▶ _ABOUT THIS TASK_
In the records that follow, show each line where the word "lines" is present.

Recorded data
----

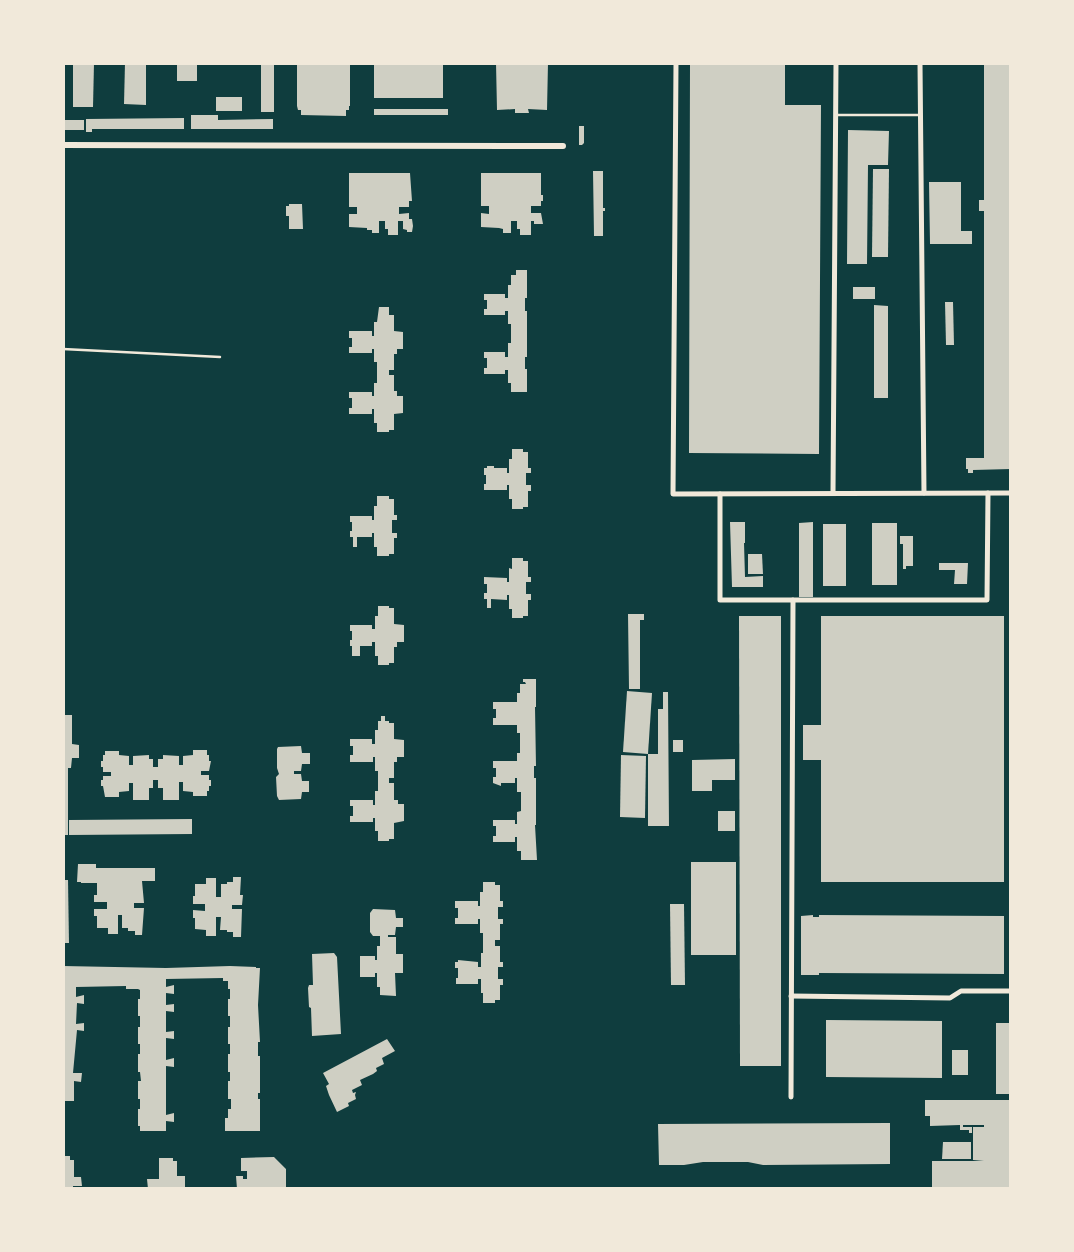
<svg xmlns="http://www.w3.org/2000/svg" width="1074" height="1252" font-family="Barlow,sans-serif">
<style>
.building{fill:#cfcfc3}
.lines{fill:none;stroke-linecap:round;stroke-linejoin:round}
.service{stroke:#f1e9da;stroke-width:2.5}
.minor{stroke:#f1e9da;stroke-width:5}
.tertiary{stroke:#f1e9da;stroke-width:6}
</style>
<rect width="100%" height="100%" fill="#0f3d3e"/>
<g class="building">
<path d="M73,63h21l-1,44h-20z"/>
<path d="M125,63h21v42l-22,-1z"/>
<rect x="177" y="63" width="20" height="18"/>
<rect x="261" y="63" width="13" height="49"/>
<path d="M297,63h53v43h-1v4h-3v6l-45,-1v-5h-3l-1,-4z"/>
<rect x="374" y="63" width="69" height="35"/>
<path d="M496,63h52l-1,47 -19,-1 1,4h-14v-4l-18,1z"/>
<path d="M690,63h95v42h36l-2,349 -130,-1z"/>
<path d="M984,63h27v406l-38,1v3h-5v-4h-2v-11h18v-247h-5v-11h5z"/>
<rect x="216" y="97" width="26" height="14"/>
<rect x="374" y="109" width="74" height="6"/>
<path d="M191,115h27v5l55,-1v10h-82z"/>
<path d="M184,118v11h-92v3h-6v-13z"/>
<rect x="63" y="120" width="21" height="10"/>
<path d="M579,126h5v17l-2,2h-3z"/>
<path d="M848,130l41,1 -1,34h-20l-1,99h-20z"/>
<path d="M873,169h16l-1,88h-16z"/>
<path d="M593,171h10v37h2v3h-2v25h-9z"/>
<path d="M349,173h61l2,28h-3v6h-10v7l10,-1v6h3l1,7 -1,6h-5v-2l-4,-1v-8h-5v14h-10v-6h-3v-8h-6v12h-7v-3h-5v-2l-18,-1v-13h8v-7h-8z"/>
<path d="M481,173h60v22h2v6h-2v5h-10v7h10l2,11h-9v-3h-3v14h-11v-6h-3v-8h-6v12h-8v-4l-4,-1 -18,-1v-14l8,1v-8h-8z"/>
<path d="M929,182h32v49h11v13h-42z"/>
<path d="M289,204h13l1,25h-14v-13h-3v-10h3z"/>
<path d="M516,270h11v28h-2v13h2v46h-2v12h2v23h-16v-9h-3v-13h-3v4h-21v-6h3v-10h-3v-6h21v5h3v-14h3v-19h-3v-13h-3v4h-21v-6h3v-9h-3v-6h21v4h3v-13h3v-10h5z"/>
<rect x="853" y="287" width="22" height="12"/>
<path d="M945,302h8l1,43h-8z"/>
<path d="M874,305l14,1v92h-14z"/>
<path d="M379,307h10v8h5v16l9,1v17h-6v5h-3v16h-5v5h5v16h3v5h6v17l-9,1v16h-5v2h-12v-9h-3v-14h-2v5h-23v-6h3v-10h-3v-6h23v4h2v-13h3v-21h-3v-13h-2v4h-23v-6h3v-9h-3v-7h23v5h2v-14h3z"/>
<path d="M512,449h11v3h5v16h3v5h-5v12h5v6h-3v16h-5v2h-11v-10h-3v-14h-2v5h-23v-6h2v-9h-2v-7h3v-2h7v2h13v5h2v-14h3z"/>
<path d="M377,496h12v3h5v16h3v5h-5v13h5v5h-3v16h-5v2h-12v-9h-3v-14h-2v4h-15v10h-4v-10h-3v-6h2v-9h-2v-6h22v4h2v-14h3z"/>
<path d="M730,522h15v21h-1l1,34 18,-1v11h-31z"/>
<path d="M813,522v75h-14v-74z"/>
<rect x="872" y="523" width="25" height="62"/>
<rect x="823" y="524" width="23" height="62"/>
<path d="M900,536h13v30h-7v3h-3v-25h-3z"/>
<path d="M748,554h14l1,20h-15z"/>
<path d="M512,558h11v3h5v16h3v5h-5v12h5v6h-3v16h-5v2h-11v-9h-3v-14h-2v5l-16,-1v9h-4v-9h-3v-6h3v-9h-3v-7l23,1v4h2v-14l3,1z"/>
<path d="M939,563h29l-1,21h-13l1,-14h-16z"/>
<path d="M378,606h11v2h5v16l10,1v17h-7v5h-3v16h-5v2h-11v-9h-3v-14h-3v4h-12v10h-8v-10h-2v-6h2v-9h-2v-6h22v4h3v-13h3z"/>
<path d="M628,614h16v6h-4v69h-11z"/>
<path d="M739,616h42v450h-41z"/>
<path d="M821,616h183v266h-183v-122h-18v-35h18z"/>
<path d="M523,679h13v28h-1l1,59h-2v12h2v47h-1l2,35h-16v-9h-4v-14h-2v5h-22v-6h3v-10h-3v-6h22v4h2v-12l4,-1v-19h-4v-14h-2v5h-14v3l-8,-3v-6h3v-9h-3v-7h24v-8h3v-20h-3v-8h-24v-7h3v-9h-3v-7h24v-9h3v-9h6l-1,-2h-2z"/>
<path d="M627,691l25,2 -4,61 -25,-2z"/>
<path d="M663,692h5l1,134h-21v-72h10v-45h5z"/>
<path d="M63,715h9v29l7,1v13h-7l-1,10h-3v67h-5z"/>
<path d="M381,716h4v5h4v2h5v16l10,1v17h-7v5h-3v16h-5v5h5v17h4v4h6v17l-10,2v16h-5v2h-11v-10h-3v-13h-2v4h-23v-6h3v-10h-3v-6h23v5h2v-14h3v-20h-3v-14h-2v5h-23v-7h3v-9h-3v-7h22v5h3v-14h3v-9h3z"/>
<rect x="673" y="740" width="10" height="12"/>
<path d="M301,746l1,7h8v11h-8l-1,7h-7v3h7l1,7h7v11h-7l-1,7 -22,1 -2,-4 -1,-19 3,-3 -2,-6v-19l1,-2z"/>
<path d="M193,750h14v5h2v6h2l-2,10h-8v4h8v5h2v6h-2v5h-2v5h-14v-4l-10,-1v-9h-4v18h-16v-12h-5v-8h-5v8h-4v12h-16v-17h-4v8l-10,1v5h-14l-2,-11h-2v-6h2v-4h8v-4h-8v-5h-2v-6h2v-6h2v-4h14v4l10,1v9h4v-9l16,-1v4h4v8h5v-8h5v-4l16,1v9h4v-9l10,-1z"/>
<path d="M621,755l25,1 -1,62 -25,-1z"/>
<path d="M735,759v21h-23v11h-20v-31z"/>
<rect x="718" y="811" width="17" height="20"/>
<path d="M192,819v15l-123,1v-15z"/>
<rect x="691" y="862" width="45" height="93"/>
<path d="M78,864h18v4h59v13h-13l2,22h-10v5h10l-2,27h-7v-4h-7v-3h-6v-13h-4v19h-10v-6h-11v-12h-3v-7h13v-7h-13v-7h3v-12h-16v-1h-4z"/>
<path d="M233,877h8l-1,18h3l-1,10h-10v4h10l-1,28h-8v-5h-6v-2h-7l1,-13h-5v19h-10v-6l-11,-1v-11h-2v-8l12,1v-7h-12v-8h2v-12h11v-6h10v19h5v-13h6v-2h6z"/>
<path d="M63,880h5l1,63h-6z"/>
<path d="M483,882h12v3h5v16h3v6h-5v12h5v5h-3v16h-5v6h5v16h3v5h-5v12h5v6h-3v15h-5v3h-12v-10h-2v-14h-3v5h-22v-6h2v-10h-3v-6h3v-2l20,2v5h3v-14h2v-20h-3v-14h-2v5h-23v-6h3v-10h-3v-7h23v5h2v-14h3z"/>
<path d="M670,904h14l1,81h-14z"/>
<path d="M373,909l22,1 1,8h7v9h-7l-1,8h-7v2h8v17h7v19h-8l1,23 -16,-1v-8h-3v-14h-2v4h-15v-21h15v4h2v-14h3v-10h-7l-3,-4v-19z"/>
<path d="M813,915v2h6v-2l185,1v58l-185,-1v2h-18v-59z"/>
<path d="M334,953l3,4 4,77 -29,2 -1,-28 -2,-1 -1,-19 1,-3h4l-1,-31z"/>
<path d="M63,966l103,2 64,-2 26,1v1h4l-2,37 2,37h-2v14h2v37h-2v6h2v32h-35v-13h3v-9h3v-10h-3v-18h2v-9h-2v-18h2v-10h-2v-17h2v-11h-2v-17h2v-10h-2v-8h-5v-3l-57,1v8l8,-2v9l-8,-1v12l8,-1v8l-8,-1v21l8,-1v8l-8,-1v22l8,-2v9l-8,-1v49l8,-2v9l-8,-1v10h-26v-5h-2v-17h2v-10h-2v-18h3l-1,-9h-2v-18h2v-10h-2v-17h2v-11h-2v-17h2v-9l-2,-1h-12v-3l-50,1v10l8,-2v9l-7,-1 -1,21 8,-1v8l-7,-1 -4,43h9l-1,9 -7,-1v20h-11z"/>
<path d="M826,1020l116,1v57l-116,-1z"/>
<rect x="996" y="1023" width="13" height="71"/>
<path d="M387,1039l8,12 -13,7 2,6 -8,4 1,3 -4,3 -13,6 2,5 -10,5 1,3 3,-1 -1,3 1,4 -8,4 1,3 -12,6 -8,-17 -3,-9 3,-2 -6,-11z"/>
<rect x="952" y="1050" width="16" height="25"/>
<path d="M925,1100h84v89l-77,-1v-27h52l-11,-1v-33h11v-2h-21v2h9v6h-3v-3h-9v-5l-30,1v-10h-5z"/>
<path d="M890,1123v41l-127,1 -15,-3h-45l-19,3h-25l-1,-41z"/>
<path d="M943,1142h28v17h-29z"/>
<path d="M63,1156h7v4h4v17h7l1,9h-9v3h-10z"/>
<path d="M274,1157l12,12v20h-49l-1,-13h7v3h4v-8h-6v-13z"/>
<path d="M159,1158h14v3h4v15h8v11h-9v2h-28l-1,-10h12z"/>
</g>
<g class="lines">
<g class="service">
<path d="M836,115h84"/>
<path d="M63,349l157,8"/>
</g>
<g class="minor">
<path d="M676,63l-3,431 338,-1"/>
<path d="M920,63l4,430"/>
<path d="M833,493l3,-430"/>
<path d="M720,494v106h267l1,-107"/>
<path d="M791,996l159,2 11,-7h50"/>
<path d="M791,1097l2,-497"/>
</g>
<path class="tertiary" d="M63,145l500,1"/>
</g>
<rect width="1074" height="1252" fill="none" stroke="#f1e9da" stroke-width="130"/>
</svg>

----

▶ _ANSWER BOX_
.lines{fill:none;stroke-linecap:round;stroke-linejoin:round}
<g class="lines">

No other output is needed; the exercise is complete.